(Exercise objective): Note each line in the data holding the string "Right" and report it.

Structured pose outputs
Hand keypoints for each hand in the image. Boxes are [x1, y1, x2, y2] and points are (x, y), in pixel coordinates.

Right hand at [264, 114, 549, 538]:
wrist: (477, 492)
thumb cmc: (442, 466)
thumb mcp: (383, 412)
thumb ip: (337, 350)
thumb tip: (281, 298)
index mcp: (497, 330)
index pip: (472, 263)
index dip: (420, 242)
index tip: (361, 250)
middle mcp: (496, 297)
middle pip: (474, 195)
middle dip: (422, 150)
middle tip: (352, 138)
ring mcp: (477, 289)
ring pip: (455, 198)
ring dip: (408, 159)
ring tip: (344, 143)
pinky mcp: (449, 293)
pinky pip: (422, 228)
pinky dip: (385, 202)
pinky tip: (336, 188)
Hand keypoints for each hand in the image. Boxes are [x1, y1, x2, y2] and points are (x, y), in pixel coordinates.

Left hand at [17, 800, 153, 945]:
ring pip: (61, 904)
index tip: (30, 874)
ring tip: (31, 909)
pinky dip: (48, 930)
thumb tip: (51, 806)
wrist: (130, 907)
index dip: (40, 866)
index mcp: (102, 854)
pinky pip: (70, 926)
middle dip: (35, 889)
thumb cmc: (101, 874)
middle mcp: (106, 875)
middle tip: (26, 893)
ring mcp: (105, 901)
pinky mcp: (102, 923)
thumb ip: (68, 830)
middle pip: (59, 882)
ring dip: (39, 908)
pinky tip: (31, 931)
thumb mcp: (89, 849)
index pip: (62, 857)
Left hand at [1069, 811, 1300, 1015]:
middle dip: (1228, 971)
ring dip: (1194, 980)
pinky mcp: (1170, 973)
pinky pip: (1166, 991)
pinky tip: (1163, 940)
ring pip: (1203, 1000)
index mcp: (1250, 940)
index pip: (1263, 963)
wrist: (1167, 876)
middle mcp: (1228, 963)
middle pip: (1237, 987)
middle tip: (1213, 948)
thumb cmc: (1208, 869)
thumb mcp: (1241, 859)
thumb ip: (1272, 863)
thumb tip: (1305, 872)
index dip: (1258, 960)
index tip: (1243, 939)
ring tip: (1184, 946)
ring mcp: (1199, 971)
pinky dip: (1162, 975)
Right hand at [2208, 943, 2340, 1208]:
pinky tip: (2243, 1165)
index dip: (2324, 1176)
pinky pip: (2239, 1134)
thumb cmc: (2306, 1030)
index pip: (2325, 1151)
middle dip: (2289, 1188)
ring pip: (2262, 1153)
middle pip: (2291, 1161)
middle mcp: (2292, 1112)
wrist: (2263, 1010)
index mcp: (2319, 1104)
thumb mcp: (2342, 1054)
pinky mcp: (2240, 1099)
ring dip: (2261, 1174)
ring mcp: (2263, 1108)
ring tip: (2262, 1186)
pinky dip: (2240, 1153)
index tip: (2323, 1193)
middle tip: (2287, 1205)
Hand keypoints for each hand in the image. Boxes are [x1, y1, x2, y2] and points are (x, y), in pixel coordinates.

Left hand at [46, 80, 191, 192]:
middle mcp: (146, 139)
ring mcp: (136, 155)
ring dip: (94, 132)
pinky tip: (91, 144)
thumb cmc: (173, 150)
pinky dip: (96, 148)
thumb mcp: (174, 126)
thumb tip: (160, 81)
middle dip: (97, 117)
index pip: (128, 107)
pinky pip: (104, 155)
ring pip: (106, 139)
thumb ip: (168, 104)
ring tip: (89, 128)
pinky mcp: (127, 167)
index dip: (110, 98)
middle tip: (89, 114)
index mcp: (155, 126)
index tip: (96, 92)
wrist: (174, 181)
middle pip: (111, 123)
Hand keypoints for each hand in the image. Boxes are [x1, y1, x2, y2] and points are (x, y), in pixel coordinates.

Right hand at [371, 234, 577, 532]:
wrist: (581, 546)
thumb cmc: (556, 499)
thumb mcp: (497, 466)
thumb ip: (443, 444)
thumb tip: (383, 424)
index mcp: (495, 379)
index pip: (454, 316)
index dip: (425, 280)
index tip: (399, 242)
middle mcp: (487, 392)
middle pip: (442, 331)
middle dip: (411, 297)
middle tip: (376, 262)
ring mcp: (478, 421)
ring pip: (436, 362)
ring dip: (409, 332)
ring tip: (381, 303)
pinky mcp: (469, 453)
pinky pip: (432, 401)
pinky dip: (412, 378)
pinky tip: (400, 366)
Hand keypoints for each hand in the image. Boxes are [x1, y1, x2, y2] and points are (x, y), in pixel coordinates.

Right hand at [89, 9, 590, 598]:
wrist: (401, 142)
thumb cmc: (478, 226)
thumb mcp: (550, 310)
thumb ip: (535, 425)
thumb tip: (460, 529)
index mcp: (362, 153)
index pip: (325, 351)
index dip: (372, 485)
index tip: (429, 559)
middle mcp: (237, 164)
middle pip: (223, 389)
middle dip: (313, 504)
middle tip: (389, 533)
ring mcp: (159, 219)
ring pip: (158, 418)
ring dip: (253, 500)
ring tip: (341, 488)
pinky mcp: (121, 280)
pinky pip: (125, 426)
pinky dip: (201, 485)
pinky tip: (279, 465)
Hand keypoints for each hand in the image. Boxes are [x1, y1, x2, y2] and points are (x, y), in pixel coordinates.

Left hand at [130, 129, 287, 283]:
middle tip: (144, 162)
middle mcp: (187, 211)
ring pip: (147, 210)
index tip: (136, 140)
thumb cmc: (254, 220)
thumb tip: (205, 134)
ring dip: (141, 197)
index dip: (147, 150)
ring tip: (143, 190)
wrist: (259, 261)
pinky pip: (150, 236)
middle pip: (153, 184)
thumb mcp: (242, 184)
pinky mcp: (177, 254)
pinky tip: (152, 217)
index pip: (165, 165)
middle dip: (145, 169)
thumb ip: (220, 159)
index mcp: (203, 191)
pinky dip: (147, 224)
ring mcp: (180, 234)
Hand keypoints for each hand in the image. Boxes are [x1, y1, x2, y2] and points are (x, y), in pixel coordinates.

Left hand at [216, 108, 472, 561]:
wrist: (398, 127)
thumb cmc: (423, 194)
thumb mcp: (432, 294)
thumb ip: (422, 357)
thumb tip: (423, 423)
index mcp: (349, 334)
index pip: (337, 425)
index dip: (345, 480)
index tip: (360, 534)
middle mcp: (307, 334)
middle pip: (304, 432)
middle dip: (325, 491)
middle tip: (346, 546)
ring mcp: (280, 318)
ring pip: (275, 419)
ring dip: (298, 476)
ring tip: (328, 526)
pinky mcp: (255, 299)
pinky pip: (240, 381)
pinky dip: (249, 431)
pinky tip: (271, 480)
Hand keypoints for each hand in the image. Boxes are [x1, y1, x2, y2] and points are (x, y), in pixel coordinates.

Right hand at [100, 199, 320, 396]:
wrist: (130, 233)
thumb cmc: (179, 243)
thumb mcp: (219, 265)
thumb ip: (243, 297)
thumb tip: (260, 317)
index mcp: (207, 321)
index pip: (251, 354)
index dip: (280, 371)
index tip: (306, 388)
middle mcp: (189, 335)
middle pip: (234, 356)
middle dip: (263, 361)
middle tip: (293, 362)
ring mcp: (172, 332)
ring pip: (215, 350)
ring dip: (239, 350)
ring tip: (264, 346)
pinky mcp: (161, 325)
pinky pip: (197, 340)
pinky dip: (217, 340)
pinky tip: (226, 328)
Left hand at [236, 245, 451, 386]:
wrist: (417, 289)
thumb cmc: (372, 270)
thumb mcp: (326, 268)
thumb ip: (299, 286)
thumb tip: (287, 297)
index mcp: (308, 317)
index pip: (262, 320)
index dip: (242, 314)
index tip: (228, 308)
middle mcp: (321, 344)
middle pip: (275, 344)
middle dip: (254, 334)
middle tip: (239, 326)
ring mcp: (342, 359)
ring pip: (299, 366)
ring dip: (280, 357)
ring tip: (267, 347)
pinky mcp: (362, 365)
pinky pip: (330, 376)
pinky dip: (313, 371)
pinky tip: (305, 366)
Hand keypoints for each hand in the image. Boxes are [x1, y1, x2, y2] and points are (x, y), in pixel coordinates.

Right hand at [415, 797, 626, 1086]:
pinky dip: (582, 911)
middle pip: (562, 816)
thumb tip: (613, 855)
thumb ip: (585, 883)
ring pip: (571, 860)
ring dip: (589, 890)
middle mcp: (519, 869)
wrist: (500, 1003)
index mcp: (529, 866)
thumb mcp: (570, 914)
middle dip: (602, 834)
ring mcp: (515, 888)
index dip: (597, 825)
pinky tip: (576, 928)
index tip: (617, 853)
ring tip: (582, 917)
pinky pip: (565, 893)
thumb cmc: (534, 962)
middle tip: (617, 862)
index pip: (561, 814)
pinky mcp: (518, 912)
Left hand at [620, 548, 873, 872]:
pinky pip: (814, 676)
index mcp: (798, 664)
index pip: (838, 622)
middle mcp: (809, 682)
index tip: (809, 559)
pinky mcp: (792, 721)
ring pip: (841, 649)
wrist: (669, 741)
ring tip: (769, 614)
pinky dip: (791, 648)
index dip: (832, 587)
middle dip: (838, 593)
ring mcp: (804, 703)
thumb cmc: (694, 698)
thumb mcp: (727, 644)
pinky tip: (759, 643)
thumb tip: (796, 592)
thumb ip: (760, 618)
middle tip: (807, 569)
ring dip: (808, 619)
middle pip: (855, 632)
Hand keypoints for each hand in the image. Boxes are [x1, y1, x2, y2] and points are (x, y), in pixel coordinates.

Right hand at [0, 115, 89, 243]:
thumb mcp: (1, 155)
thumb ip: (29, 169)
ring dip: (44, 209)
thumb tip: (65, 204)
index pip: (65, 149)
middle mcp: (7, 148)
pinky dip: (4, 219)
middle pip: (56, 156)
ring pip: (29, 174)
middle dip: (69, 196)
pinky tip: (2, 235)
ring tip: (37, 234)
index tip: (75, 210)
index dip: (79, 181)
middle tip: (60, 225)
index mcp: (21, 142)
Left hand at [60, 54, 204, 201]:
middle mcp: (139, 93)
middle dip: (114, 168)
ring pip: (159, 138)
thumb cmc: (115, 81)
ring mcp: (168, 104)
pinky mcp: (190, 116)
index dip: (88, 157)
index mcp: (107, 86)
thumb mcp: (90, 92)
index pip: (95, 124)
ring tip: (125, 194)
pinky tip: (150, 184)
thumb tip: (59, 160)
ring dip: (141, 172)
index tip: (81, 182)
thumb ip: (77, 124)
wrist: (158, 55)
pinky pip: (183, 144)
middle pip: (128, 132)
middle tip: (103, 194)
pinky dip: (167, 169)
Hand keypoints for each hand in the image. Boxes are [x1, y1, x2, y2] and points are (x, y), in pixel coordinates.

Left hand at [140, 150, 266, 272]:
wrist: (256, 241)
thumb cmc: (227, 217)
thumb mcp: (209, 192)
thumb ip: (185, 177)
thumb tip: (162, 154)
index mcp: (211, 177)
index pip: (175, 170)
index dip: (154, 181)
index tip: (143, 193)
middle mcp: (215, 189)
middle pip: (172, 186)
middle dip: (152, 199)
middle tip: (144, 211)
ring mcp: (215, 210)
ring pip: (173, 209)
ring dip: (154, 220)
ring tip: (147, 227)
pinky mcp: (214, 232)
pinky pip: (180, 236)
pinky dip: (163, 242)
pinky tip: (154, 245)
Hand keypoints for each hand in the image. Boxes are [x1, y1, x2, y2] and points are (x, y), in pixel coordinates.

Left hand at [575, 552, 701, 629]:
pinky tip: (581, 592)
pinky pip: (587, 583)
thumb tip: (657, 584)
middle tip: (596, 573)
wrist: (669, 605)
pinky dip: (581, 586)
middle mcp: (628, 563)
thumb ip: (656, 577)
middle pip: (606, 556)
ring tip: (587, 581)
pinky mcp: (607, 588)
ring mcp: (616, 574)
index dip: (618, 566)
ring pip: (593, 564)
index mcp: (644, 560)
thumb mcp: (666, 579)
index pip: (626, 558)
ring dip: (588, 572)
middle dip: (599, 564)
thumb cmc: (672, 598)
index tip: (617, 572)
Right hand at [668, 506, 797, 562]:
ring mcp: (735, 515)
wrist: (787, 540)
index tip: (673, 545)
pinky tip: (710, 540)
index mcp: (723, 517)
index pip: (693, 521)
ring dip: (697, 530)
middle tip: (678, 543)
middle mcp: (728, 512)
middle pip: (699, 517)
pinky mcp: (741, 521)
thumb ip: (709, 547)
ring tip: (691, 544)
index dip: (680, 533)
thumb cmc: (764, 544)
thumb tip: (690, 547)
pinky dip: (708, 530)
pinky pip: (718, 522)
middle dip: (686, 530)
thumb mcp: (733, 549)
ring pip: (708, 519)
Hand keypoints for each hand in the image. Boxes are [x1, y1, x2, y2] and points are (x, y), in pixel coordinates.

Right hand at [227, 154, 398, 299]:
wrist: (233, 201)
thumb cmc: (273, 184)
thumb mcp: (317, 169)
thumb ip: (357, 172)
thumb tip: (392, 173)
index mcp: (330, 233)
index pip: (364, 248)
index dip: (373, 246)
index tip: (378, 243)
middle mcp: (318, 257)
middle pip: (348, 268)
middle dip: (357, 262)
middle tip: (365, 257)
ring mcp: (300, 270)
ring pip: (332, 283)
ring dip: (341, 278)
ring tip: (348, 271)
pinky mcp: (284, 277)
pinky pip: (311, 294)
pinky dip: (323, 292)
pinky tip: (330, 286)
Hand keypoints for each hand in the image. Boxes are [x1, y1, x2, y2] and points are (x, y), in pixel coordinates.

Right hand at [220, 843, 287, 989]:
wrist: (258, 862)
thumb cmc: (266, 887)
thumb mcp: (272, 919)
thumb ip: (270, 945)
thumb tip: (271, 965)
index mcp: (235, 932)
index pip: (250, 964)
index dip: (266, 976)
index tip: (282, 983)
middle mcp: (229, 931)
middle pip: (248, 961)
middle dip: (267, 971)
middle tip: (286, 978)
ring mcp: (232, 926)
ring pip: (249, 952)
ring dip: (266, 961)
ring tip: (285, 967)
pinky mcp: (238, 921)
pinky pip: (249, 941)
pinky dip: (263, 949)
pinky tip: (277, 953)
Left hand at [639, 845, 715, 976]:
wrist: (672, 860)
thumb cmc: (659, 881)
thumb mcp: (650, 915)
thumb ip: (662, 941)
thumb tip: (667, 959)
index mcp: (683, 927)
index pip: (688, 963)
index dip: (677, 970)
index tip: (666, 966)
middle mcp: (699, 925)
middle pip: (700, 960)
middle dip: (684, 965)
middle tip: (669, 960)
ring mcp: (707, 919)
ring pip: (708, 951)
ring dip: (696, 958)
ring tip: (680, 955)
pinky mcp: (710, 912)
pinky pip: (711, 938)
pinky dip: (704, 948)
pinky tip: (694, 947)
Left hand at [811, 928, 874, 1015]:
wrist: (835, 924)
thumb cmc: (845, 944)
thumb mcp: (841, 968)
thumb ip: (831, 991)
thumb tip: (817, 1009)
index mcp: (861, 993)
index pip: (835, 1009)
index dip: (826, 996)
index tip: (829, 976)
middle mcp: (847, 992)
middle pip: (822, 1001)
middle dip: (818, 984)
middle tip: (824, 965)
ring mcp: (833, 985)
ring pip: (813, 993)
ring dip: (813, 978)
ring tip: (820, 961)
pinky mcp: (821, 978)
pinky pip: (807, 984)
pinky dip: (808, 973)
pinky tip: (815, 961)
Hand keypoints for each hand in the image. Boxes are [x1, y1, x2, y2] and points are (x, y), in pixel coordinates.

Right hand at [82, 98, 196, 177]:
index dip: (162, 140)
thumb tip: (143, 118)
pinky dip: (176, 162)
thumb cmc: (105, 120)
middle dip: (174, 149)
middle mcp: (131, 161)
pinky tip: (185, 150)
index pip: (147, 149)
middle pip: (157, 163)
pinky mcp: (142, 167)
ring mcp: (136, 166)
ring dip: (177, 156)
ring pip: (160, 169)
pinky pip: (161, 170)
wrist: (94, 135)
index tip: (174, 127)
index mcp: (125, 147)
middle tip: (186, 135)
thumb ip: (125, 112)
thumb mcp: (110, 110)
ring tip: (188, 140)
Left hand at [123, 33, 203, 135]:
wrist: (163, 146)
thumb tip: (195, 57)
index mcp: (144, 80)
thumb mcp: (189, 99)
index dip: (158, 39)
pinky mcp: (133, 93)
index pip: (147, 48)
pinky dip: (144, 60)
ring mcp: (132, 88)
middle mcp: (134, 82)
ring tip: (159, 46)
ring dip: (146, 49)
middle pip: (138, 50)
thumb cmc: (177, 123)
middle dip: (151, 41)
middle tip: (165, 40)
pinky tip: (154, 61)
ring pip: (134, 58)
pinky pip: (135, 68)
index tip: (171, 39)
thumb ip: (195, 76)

(Written response):
Right hand at [264, 114, 549, 538]:
Right hand at [2208, 943, 2340, 1208]:
Right hand at [371, 234, 577, 532]:
Right hand at [89, 9, 590, 598]:
Right hand at [100, 199, 320, 396]:
Right hand at [415, 797, 626, 1086]:
Right hand at [0, 115, 89, 243]:
Right hand at [668, 506, 797, 562]:
Right hand at [227, 154, 398, 299]:
Right hand at [220, 843, 287, 989]:
Right hand at [82, 98, 196, 177]:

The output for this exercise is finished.